Le mécano du vendredi , Fellag et Jacques Ferrandez, JC Lattès, 2010
Alger, 1988, Youcef, 38 ans, vit toujours chez ses parents. Viré de la télévision nationale algérienne, mais conservant son salaire, il passe ses journées à bichonner Zoubida , sa 4L chérie. Entre deux virées, il boit le coup avec les copains, drague, répare Zoubida , l'insulte lorsqu'elle ne veut pas démarrer, lui parle comme à une fille. Une fille, justement, il en croise une, un jour dont il tombe immédiatement amoureux. Il ne cesse dès lors de passer dans la rue de celle qu'il a surnommée "Elle" .
Fellag, plus connu pour être un homme du théâtre, un acteur écrit là une histoire très drôle qui se déroule avant les années terroristes très noires qu'a vécu l'Algérie. Il décrit son pays, ses habitants, encore insouciants qui pensent plus à draguer, à s'occuper de leur voiture qu'à faire la guerre. Les intégristes ne sont pas encore menaçants. L'Algérie commence son éveil : Youcef avec sa vieille 4L fait figure de "nanti" dans cette voiture, qui, à la même époque en France, serait à la décharge.
Youcef se balade, soliloque, s'invente des films dont Fellag nous fait la primeur. Dans ses déambulations, il se retrouve parfois au milieu de disputes d'automobilistes : "Le vacarme reprend le dessus un peu plus loin. Klaxons excédés, jurons et insultes grasses fusent de toutes parts, mêlées à des diatribes abracadabrantesques et des chicayas barbaresques sur le droit, la morale, l'éthique, le devoir et la politique. Les bouches tirent à la mitrailleuses des arguments aussi sensés qu'insensés. [...] Un mot tout simple, léger comme un duvet de chardonneret, émis quelques minutes auparavant, passé inaperçu, mais qui ne dormait que d'un œil, braise ardente sous la paille de la réconciliation, est, on ne sait par quel étrange alchimie, ranimé par le sirocco de la colère. Le petit morphème, transformé en vocable formé de quelques misérables syllabes, devient vite un gros syntagme qui rallume le feu de la fitna . Les braises de la discorde." (p.136)

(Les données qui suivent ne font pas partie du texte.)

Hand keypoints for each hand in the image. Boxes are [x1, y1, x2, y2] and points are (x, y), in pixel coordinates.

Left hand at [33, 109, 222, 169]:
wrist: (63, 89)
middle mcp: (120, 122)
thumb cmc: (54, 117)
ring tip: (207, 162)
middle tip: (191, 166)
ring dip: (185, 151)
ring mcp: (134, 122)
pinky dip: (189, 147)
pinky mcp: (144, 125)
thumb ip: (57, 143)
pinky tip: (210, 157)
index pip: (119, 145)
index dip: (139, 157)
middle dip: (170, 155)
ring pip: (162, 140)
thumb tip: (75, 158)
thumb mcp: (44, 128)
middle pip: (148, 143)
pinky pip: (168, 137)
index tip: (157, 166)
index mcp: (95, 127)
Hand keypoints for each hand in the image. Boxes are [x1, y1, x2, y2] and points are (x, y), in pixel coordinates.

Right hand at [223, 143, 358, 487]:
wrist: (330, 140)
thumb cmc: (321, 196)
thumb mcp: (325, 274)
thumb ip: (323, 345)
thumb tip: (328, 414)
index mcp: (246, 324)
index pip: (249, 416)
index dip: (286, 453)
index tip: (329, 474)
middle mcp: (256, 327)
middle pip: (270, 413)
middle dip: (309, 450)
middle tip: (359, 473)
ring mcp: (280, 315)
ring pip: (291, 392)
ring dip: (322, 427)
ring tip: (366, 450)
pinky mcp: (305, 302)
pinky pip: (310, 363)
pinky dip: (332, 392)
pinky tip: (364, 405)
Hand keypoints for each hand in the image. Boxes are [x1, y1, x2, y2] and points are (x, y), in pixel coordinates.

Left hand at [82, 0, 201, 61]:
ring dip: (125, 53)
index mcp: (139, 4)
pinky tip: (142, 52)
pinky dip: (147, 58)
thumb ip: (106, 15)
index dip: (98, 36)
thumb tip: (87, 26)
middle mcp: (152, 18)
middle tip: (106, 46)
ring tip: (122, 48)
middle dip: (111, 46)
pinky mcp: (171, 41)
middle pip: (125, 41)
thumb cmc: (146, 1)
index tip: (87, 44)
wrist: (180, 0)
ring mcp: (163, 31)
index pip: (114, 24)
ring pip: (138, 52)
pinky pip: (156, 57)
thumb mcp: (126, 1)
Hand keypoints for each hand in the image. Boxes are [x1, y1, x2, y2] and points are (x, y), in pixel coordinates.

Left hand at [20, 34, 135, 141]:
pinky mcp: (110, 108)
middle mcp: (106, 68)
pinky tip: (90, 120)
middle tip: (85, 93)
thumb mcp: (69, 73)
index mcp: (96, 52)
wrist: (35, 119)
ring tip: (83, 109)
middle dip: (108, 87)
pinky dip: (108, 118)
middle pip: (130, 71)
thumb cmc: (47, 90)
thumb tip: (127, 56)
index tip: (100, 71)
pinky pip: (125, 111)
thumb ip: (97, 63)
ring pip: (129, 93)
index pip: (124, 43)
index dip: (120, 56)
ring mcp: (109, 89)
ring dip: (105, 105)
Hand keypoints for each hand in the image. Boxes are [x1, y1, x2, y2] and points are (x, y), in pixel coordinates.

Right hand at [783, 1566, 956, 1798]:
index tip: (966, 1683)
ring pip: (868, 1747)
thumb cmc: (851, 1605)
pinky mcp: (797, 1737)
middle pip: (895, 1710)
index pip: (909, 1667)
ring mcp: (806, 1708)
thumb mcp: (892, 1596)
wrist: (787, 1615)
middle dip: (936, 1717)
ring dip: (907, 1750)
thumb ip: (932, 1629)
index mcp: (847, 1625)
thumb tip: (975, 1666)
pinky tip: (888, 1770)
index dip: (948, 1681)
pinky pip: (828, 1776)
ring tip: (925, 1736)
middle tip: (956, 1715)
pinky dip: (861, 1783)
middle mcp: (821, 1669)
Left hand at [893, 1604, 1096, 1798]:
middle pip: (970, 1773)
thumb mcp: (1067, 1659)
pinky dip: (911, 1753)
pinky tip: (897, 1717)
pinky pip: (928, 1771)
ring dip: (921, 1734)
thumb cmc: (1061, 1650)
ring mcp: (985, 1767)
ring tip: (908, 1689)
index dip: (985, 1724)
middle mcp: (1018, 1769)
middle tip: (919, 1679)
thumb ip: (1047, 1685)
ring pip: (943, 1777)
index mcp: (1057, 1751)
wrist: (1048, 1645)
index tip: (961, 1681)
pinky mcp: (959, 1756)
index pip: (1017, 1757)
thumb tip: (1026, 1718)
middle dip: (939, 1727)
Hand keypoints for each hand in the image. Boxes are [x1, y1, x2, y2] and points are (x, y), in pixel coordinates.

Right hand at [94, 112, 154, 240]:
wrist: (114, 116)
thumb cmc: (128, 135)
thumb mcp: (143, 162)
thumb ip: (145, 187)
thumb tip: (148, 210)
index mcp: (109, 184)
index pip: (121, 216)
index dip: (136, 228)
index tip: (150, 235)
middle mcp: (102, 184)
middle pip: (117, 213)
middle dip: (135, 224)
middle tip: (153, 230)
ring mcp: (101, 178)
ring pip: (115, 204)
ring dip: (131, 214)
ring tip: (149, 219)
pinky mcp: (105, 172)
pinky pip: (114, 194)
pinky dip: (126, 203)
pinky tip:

Avec beaucoup d'humour et une belle plume habile et malicieuse, Fellag trace un portrait réaliste, sans concession -il aborde les questions du pouvoir, de la dictature, de la place des femmes et du rôle des hommes-, mais empli de tendresse, de son pays. On pourrait se croire, à quelques détails locaux près, dans une histoire de Marcel Pagnol : le surjeu des hommes et la surexploitation par eux de situations qui partout ailleurs seraient banales ; parfois, au détour d'une conversation, Fellag écrit même l'accent des Algériens parlant le français ; certes, ce n'est pas le même que celui de Pagnol, mais la référence est belle.
Ajoutez à tous ces compliments, les superbes illustrations de Jacques Ferrandez, connu notamment pour sa série de bande dessinée, Carnets d'Orient , chez Casterman, et vous avez entre vos mains un très beau livre : une très belle mise en page sur un papier de qualité, et oserais-je le dire, une odeur de livre neuf, de BD neuve, qui pour moi rajoute toujours un petit plus au plaisir de la lecture.
Encore quelques jours avant Noël -merci Anne Blondat, mon père Noël personnel !-, juste le temps de vous le procurer et de le glisser dans une paire de charentaises.